Kelly Berry, a doctoral student in educational leadership and Indigenous Initiatives research associate, received the Outstanding Graduate Student Award. He is finalizing his dissertation proposal, "eSports in Indian Education: A Case Study." Kelly has been active with the University Council for Educational Administration as a Jackson Scholar, as well as the American Education Research Association Indigenous Peoples of America Special Interest Group. 

"We are extremely proud of Dr.

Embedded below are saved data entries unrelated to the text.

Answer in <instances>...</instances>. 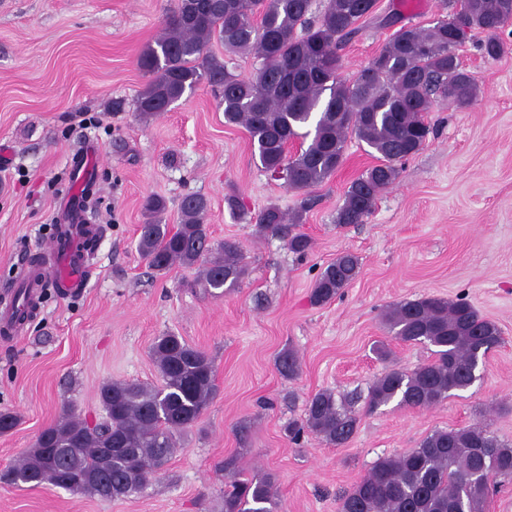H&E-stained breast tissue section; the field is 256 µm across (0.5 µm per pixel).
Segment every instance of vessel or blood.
I'll use <instances>...</instances> for the list:
<instances>
[{
	"mask_svg": "<svg viewBox=\"0 0 512 512\" xmlns=\"http://www.w3.org/2000/svg\"><path fill=\"white\" fill-rule=\"evenodd\" d=\"M88 181L85 166L72 168L71 187L58 212L63 223L57 227L47 249L51 264L42 267L21 262L15 285L16 298L0 303L1 334L10 336L19 330L45 284H53L69 295L79 293L88 282L91 268L83 244L96 235L97 228L88 223L86 216L77 215L74 208L76 197L85 190Z\"/></svg>",
	"mask_w": 512,
	"mask_h": 512,
	"instance_id": "obj_1",
	"label": "vessel or blood"
}]
</instances>
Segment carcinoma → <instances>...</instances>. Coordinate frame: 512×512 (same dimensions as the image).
Instances as JSON below:
<instances>
[{
	"label": "carcinoma",
	"mask_w": 512,
	"mask_h": 512,
	"mask_svg": "<svg viewBox=\"0 0 512 512\" xmlns=\"http://www.w3.org/2000/svg\"><path fill=\"white\" fill-rule=\"evenodd\" d=\"M378 0H326L312 17V0H175L161 37L147 46L138 65L151 76L137 99V111L154 116L167 111L201 79L220 91L225 123L240 125L270 176L284 174L286 188H316L345 160L348 140L364 143L377 163L351 181L336 214L338 224H362L380 193L400 175L398 163L419 152L432 129L425 115L434 104L468 107L478 85L459 67L449 46L461 34L448 17L427 29L413 25L390 39L353 77L342 76L341 47L375 17ZM472 29L490 33L481 50L489 58L506 51L496 32L512 24V0H453ZM228 52L253 53L262 63L241 78L208 54L212 40ZM143 208L149 221L139 227L137 249L150 268H199L206 292L231 290L247 274L235 243L212 242L205 216L208 201L192 194L182 199L179 224L162 223L164 199L149 196ZM302 223V212L286 216L271 205L257 217L258 232H278L285 223ZM288 249L307 255L304 233L288 238ZM359 257L343 252L319 274L313 291L325 303L359 272ZM394 338L436 347L435 358L404 370L394 363L370 386L365 409L373 412L398 399V405L428 408L470 387L471 368L501 341L498 326L467 302L438 297L405 301L384 313ZM152 357L162 384L112 381L101 386L105 413L93 426L66 412L42 430L31 448L9 469L13 485L52 486L100 499L137 494L168 461L177 438L201 417L216 393L211 360L183 338L156 339ZM277 370L299 372L291 352L281 353ZM355 413L323 390L306 403L304 418L285 428L296 439L307 432L337 447L356 431ZM512 479V446L474 424L436 430L419 445L379 458L340 498V512H484L491 486ZM271 478L235 480L224 491V512H273Z\"/></svg>",
	"instance_id": "obj_1"
}]
</instances>
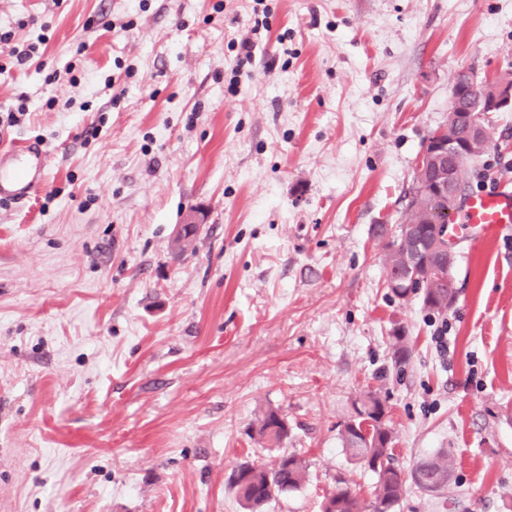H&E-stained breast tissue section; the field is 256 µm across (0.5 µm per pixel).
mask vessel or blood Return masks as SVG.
Returning <instances> with one entry per match:
<instances>
[{
	"label": "vessel or blood",
	"mask_w": 512,
	"mask_h": 512,
	"mask_svg": "<svg viewBox=\"0 0 512 512\" xmlns=\"http://www.w3.org/2000/svg\"><path fill=\"white\" fill-rule=\"evenodd\" d=\"M48 175L47 153L26 143L0 152V202L21 201L35 194ZM463 220L480 232H497L512 226V188L468 194L463 200Z\"/></svg>",
	"instance_id": "vessel-or-blood-1"
}]
</instances>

Pewewardy and Kelly for their research, contributions, and service to Indigenous People," said Royce Ann Collins, professor and chair of the department of educational leadership. "They have brought awareness — with mastery and insight — to several important issues and are both so deserving of these awards." 

At the conference, Pewewardy and Berry co-presented "Indigenous Charter Schools in Oklahoma: Recent Developments and Perspectives," "Leveraging Educational Sovereignty in STEAM Fields Starts with Us: Exploring Scholastic Gaming within Indian Country" and "The Hunt for Red Pedagogy: Infusing the Transformational Indigenous Leadership Model to Reclaim and Indigenize the Academy." 

ONASHE began as a conversation in 2007 about bringing Native college students across Oklahoma together, and the first gathering was held in February 2008. The intention was to cultivate a space for Native students to build community across institutions and build networks of support while also breaking down silos across campuses by including Native student affairs professionals and Native organizations. The impact of ONASHE is evident in its growth and testimonies of professionals and Native students who report feeling more confident in their higher education journey knowing they weren't alone and that they had support systems outside of their college campus.